Apache Kafka: Distributed Streaming Platform

Learn how Apache Kafka handles distributed streaming with partitions, consumer groups, exactly-once semantics, and event-driven architecture patterns.

published: reading time: 16 min read

Apache Kafka: Distributed Streaming Platform

Kafka is not a message queue. It is a distributed streaming platform built for continuous data streams, not batch message processing. This distinction matters. Queues deliver messages point-to-point. Kafka publishes and consumes streams of events with durable storage and replay capability.

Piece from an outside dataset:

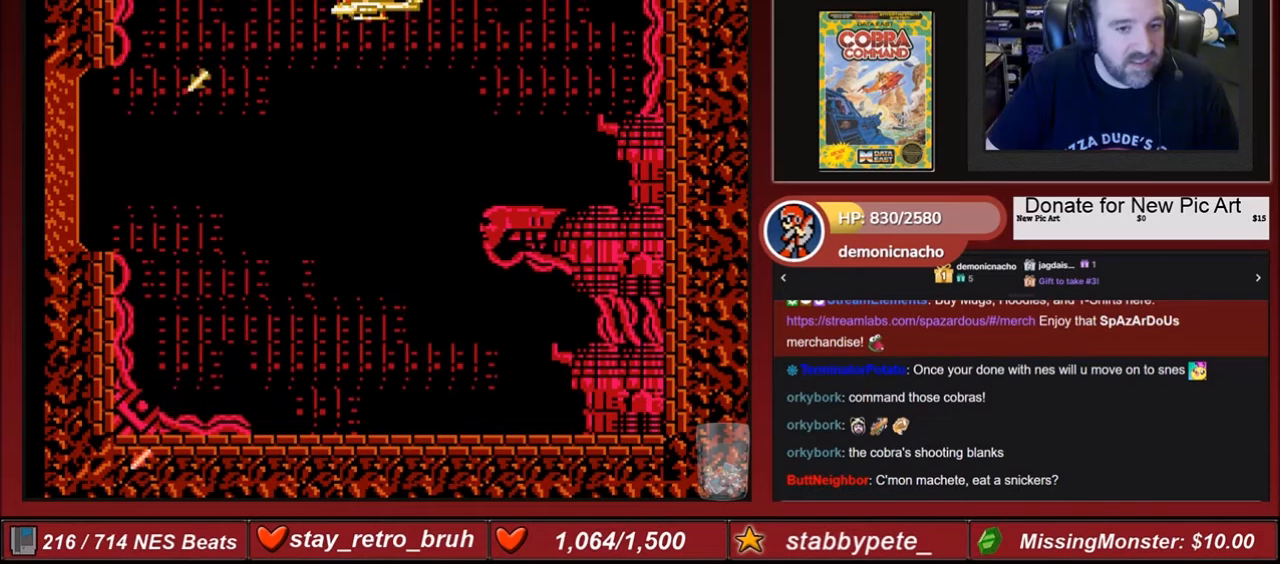
{"buttons": [], "events": [[100, "A", "up"]]}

This post covers Kafka’s core concepts: topics and partitions, consumer groups, exactly-once semantics, and practical use cases.

Topics and partitions

Kafka organizes data into topics. Unlike a queue where messages are consumed and deleted, Kafka topics are logs. Messages are appended and kept for a configurable retention period: hours, days, or indefinitely.

Topic: order-events
Partition 0: [msg1, msg2, msg3, msg5, msg8]
Partition 1: [msg4, msg6, msg7, msg9]
Partition 2: [msg10, msg11, msg12]

Each topic splits into partitions for parallelism. Partitions distribute across brokers. Within a partition, messages have a monotonically increasing offset that uniquely identifies each one.

Message keying

Producers can specify a key when publishing:

producer.send(new ProducerRecord("order-events", orderId, orderJson));

Kafka hashes the key to determine the partition. Messages with the same key always go to the same partition, which means ordering per key. All events for the same order arrive in the same partition, in order.

Partition assignment

Partitions assign to brokers at topic creation time:

Broker 1: Partition 0, Partition 3
Broker 2: Partition 1, Partition 4
Broker 3: Partition 2, Partition 5

The leader broker for each partition handles reads and writes. Followers replicate for fault tolerance.

Consumer groups

Kafka consumers belong to consumer groups. Each message in a topic delivers to one consumer within each group.

graph LR
    Producer -->|publish| Topic[Topic with 3 Partitions]
    Topic -->|P0| CG1[Consumer Group A]
    Topic -->|P1| CG1
    Topic -->|P2| CG1
    Topic -->|P0| CG2[Consumer Group B]
    Topic -->|P1| CG2
    Topic -->|P2| CG2

Group A might have one consumer processing all partitions. Group B might have three consumers, each owning one partition. Both groups receive all messages independently.

Rebalancing

When a consumer joins or leaves a group, Kafka rebalances partition assignments. The system redistributes partitions to maintain even load.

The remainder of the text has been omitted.